**Exercise aim:** From the line containing "3. Data Requirements" to the last line of the records below, retype every line exactly and output nothing else.

(Source texts of formatted documents)
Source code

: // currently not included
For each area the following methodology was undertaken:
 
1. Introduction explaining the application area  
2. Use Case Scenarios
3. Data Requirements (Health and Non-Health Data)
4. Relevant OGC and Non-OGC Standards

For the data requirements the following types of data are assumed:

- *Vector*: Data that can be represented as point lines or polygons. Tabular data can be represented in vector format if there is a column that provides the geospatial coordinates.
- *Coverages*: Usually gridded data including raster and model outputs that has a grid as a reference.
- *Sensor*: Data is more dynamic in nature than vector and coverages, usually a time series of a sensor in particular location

**Response:**
3. Data Requirements (Health and Non-Health Data)
4. Relevant OGC and Non-OGC Standards

For the data requirements the following types of data are assumed:

- *Vector*: Data that can be represented as point lines or polygons. Tabular data can be represented in vector format if there is a column that provides the geospatial coordinates.
- *Coverages*: Usually gridded data including raster and model outputs that has a grid as a reference.
- *Sensor*: Data is more dynamic in nature than vector and coverages, usually a time series of a sensor in particular location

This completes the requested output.